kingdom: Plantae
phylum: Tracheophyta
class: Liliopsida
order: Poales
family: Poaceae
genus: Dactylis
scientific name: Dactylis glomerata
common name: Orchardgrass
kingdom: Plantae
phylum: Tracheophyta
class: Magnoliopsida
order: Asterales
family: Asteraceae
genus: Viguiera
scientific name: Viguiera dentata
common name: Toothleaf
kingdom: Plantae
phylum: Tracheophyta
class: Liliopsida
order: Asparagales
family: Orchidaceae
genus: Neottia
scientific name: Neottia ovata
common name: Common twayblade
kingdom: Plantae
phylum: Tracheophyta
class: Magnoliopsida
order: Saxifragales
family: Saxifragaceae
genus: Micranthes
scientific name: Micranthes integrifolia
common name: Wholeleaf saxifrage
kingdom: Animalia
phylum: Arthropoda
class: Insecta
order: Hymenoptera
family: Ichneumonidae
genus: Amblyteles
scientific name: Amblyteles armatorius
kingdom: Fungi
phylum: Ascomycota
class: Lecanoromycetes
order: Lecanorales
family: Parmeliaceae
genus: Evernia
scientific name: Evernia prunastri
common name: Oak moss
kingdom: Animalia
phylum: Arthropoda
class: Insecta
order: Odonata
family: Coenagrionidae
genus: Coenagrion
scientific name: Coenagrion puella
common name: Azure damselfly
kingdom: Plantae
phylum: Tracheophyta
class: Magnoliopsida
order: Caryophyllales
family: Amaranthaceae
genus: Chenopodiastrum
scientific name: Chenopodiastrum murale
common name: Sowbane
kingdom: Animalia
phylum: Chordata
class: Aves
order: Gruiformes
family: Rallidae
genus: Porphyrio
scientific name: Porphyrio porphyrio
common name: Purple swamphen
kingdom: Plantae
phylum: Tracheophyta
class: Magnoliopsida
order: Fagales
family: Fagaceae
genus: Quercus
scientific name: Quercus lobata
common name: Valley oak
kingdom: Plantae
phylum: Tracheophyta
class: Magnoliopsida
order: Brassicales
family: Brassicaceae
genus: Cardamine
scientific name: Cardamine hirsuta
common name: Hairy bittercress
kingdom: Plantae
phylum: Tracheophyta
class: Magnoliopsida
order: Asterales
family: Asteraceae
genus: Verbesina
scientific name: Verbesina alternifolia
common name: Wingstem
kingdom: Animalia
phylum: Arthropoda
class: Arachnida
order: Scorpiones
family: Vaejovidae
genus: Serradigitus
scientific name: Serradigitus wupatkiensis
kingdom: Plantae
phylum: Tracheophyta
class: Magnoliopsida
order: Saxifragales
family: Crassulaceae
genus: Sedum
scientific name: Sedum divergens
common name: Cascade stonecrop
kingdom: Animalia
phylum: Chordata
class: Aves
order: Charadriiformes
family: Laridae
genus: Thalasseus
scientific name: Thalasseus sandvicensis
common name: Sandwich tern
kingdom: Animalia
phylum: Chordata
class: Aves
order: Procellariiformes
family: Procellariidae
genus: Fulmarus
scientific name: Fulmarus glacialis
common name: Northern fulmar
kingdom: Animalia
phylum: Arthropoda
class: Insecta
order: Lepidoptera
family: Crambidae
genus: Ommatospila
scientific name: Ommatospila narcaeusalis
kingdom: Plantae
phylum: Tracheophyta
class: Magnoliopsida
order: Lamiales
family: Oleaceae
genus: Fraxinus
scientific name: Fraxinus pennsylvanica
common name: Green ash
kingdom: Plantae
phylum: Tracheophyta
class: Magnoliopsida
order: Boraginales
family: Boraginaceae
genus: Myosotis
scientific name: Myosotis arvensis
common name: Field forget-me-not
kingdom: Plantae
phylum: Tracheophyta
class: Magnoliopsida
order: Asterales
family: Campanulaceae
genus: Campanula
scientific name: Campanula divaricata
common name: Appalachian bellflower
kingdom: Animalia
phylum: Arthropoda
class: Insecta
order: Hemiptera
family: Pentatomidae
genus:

Problem to work on: Transcribe the data without alteration, from the line containing "genus: Micranthes" through the line containing "family: Amaranthaceae", with both of those lines included.

Right answer:
genus: Micranthes
scientific name: Micranthes integrifolia
common name: Wholeleaf saxifrage
kingdom: Animalia
phylum: Arthropoda
class: Insecta
order: Hymenoptera
family: Ichneumonidae
genus: Amblyteles
scientific name: Amblyteles armatorius
kingdom: Fungi
phylum: Ascomycota
class: Lecanoromycetes
order: Lecanorales
family: Parmeliaceae
genus: Evernia
scientific name: Evernia prunastri
common name: Oak moss
kingdom: Animalia
phylum: Arthropoda
class: Insecta
order: Odonata
family: Coenagrionidae
genus: Coenagrion
scientific name: Coenagrion puella
common name: Azure damselfly
kingdom: Plantae
phylum: Tracheophyta
class: Magnoliopsida
order: Caryophyllales
family: Amaranthaceae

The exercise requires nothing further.